2nd step should be listing the relevant Force equations in the x and y direction.
Hint: (Fnet)x = 0 = ...
(Fnet)y = 0 = ...

then try to find a relationship amonst them to solve for the unknown quantities. (Hint: i think you will be better off starting with the (fnet)y equation).

okay thanks

so the (Fnet)y=-400 + 400=0
therefore the combined (F)y of the two wire is equal to 400 N?

uhh no... how did u get -400+400??

i assumed that gravity acceleration is 10 m s-1
then used w=mg to find 400
since the sing pulls down with 400N the two wire must pull up with 400N for the system to be in equilibrium so there 400N acting in both direction for it to cancel each other out

You are correct, so you can write;

$$T_1\cos40 + T_2\cos45 = 400$$

Now, do the same for the x components.

okay thanks Hootenanny
so if i do the following and solve simultaneously, will it yield me the correct result?
$$\begin{array}{l} T_1 \cos 40 + T_2 \cos 45 = 400 \\ T_1 \sin 40 + T_2 \sin 45 = 0 \\ \left[ {\begin{array}{*{20}c} {\cos 40} & {\cos 45} & {400} \\ {\sin 40} & {\sin 45} & 0 \\ \end{array}} \right] \\ \left| {T_1 } \right| = 354.9408\,N \\ T_2 = 310.8120\,N \\ \end{array}$$

thanks

oh i c.. ye that's correct... you wrote (Fnet)y=-400 + 400=0, but it's
Fnet =-400 + 400=0.

okay thanks for the help, greatly appreciated

## 1. What is the formula for calculating the tension of two wires at 40 and 45 degrees?

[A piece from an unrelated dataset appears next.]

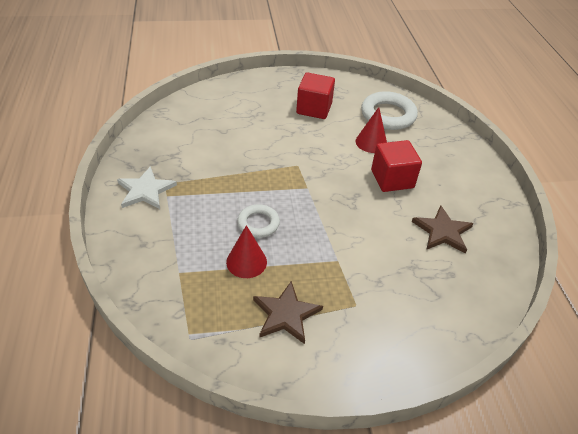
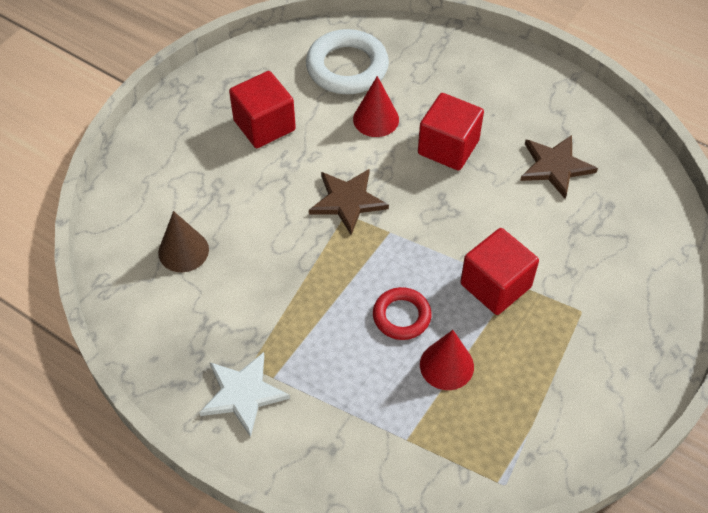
camera: 45 degrees left, 10 degrees up
white ring [237,204,280,238] -> red ring [373,287,432,340]
brown star [253,281,323,344] -> brown star moved to [309,169,389,235]
none -> brown cone [158,211,209,272]
none -> red cube [460,228,539,315]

The formula for calculating the tension of two wires at different angles is T = W / sinθ, where T is the tension, W is the weight of the object being supported by the wires, and θ is the angle between the wires.

## 2. How does the angle between the wires affect the tension?

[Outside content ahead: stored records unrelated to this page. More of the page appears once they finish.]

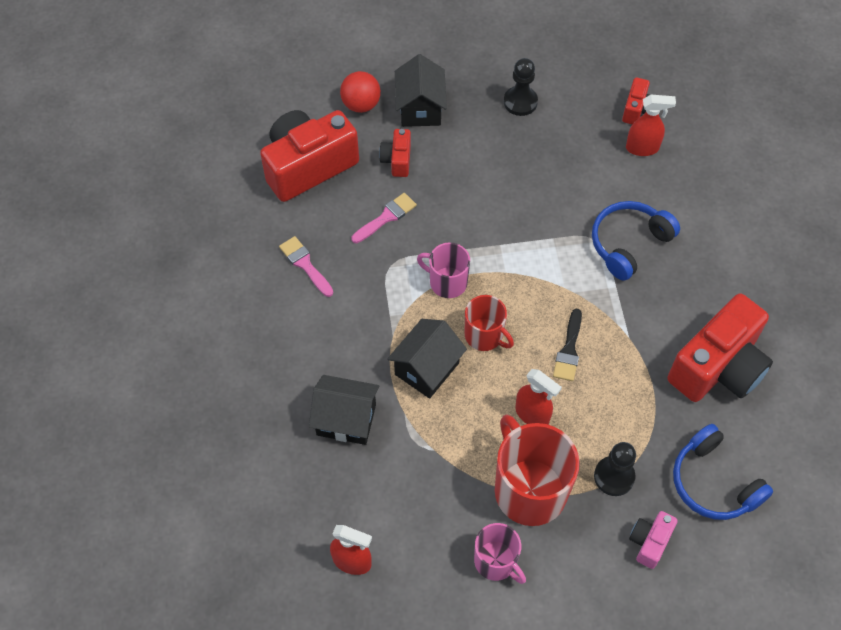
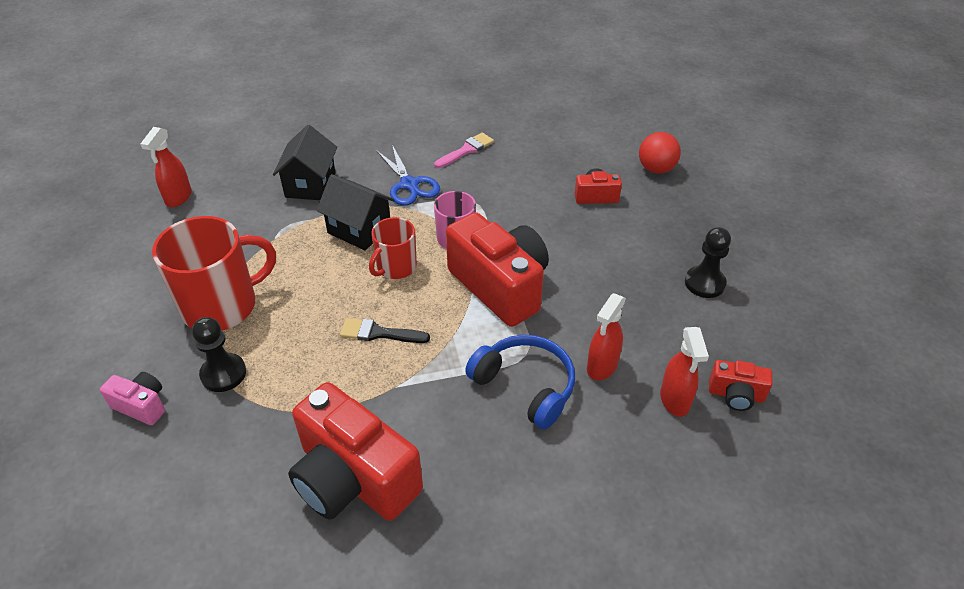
camera: 85 degrees right, 15 degrees down
red camera [260,110,359,202] -> red camera moved to [446,212,549,327]
pink brush [351,193,417,243] -> none
black house [395,54,447,127] -> none
pink mug [474,523,526,584] -> none
red spray bottle [515,369,562,424] -> red spray bottle moved to [587,293,626,380]
blue headphones [673,424,773,520] -> none
none -> blue scissors [376,145,440,205]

The angle between the wires affects the tension because as the angle increases, the tension decreases. This is because a larger angle results in a smaller value for sinθ in the tension formula.

## 3. Can the tension of the wires be greater than the weight of the object?

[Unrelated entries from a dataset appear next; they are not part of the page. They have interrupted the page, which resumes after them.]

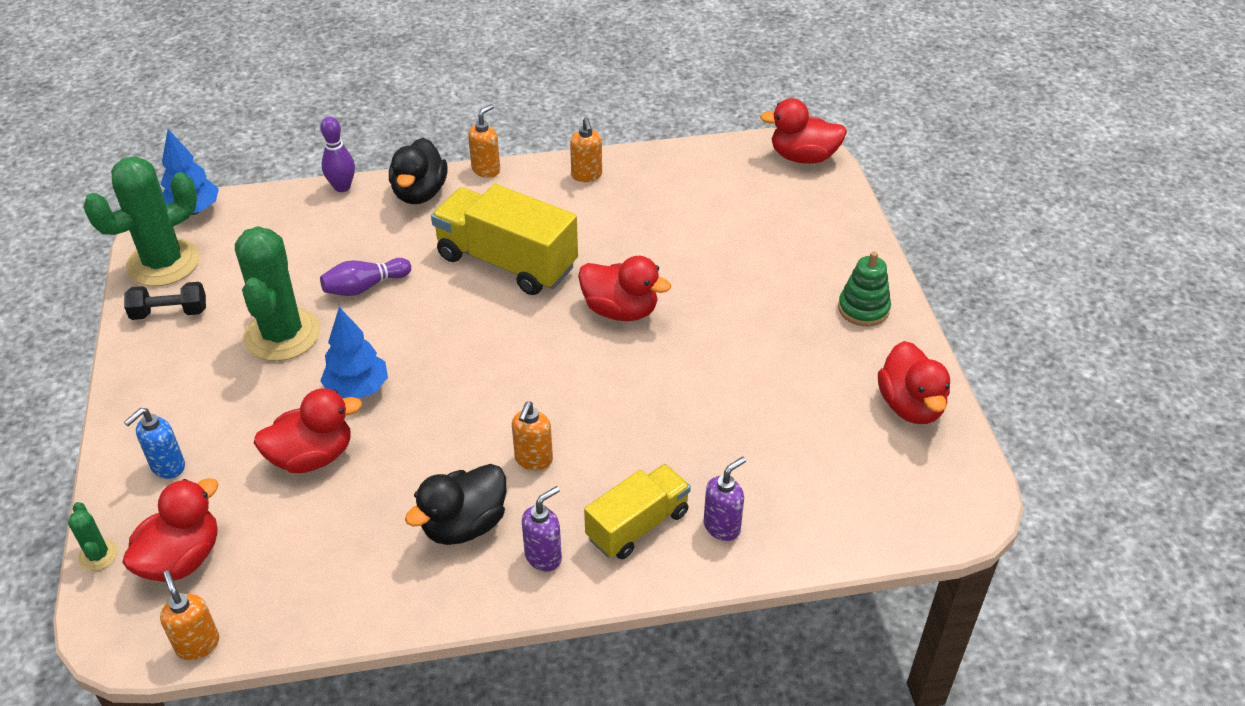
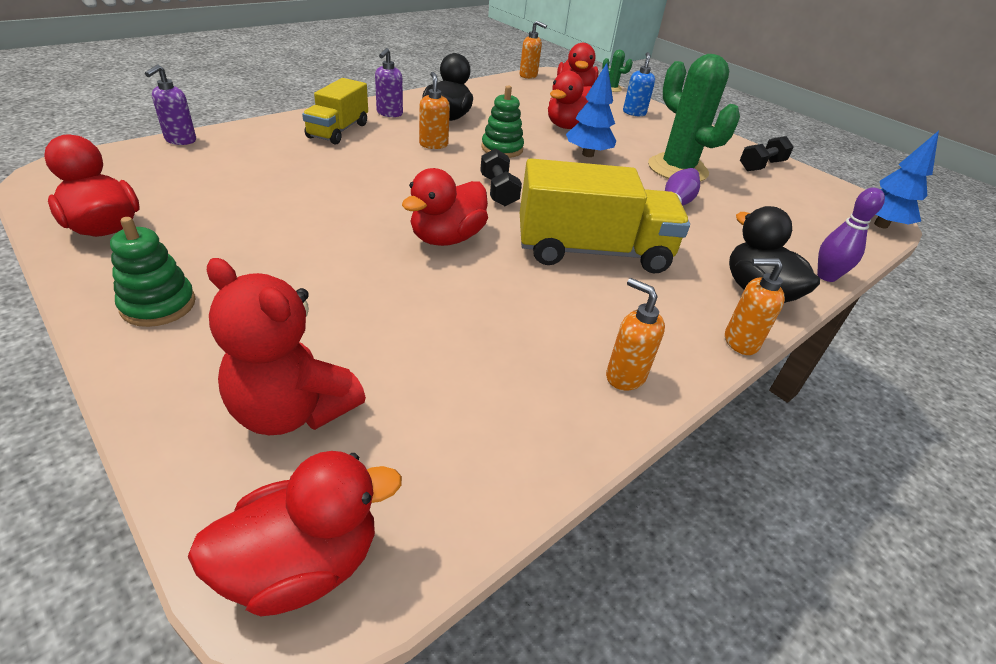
camera: 145 degrees right, 5 degrees down
green cactus [83,156,200,286] -> none
orange soap dispenser [468,104,500,178] -> orange soap dispenser turned 90 degrees clockwise [725,258,785,355]
red duck [578,256,671,321] -> red duck turned 45 degrees counterclockwise [402,168,488,246]
purple soap dispenser [704,457,746,541] -> purple soap dispenser moved to [145,65,196,145]
none -> red teddy bear [207,258,366,435]
none -> black dumbbell [480,148,522,206]
none -> green stacking toy [481,86,524,158]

Yes, it is possible for the tension of the wires to be greater than the weight of the object. This can occur when the angle between the wires is small, resulting in a larger value for sinθ in the tension formula.

## 4. What happens to the tension if one of the wires is longer than the other?

If one of the wires is longer than the other, the tension in the longer wire will be greater. This is because the weight of the object is distributed over a longer length in the longer wire, resulting in a larger value for W in the tension formula.

## 5. Is there a maximum angle at which the wires can be placed without breaking?

Yes, there is a maximum angle at which the wires can be placed without breaking. This angle is 90 degrees, as any angle greater than 90 degrees would result in a negative tension value, which is not physically possible.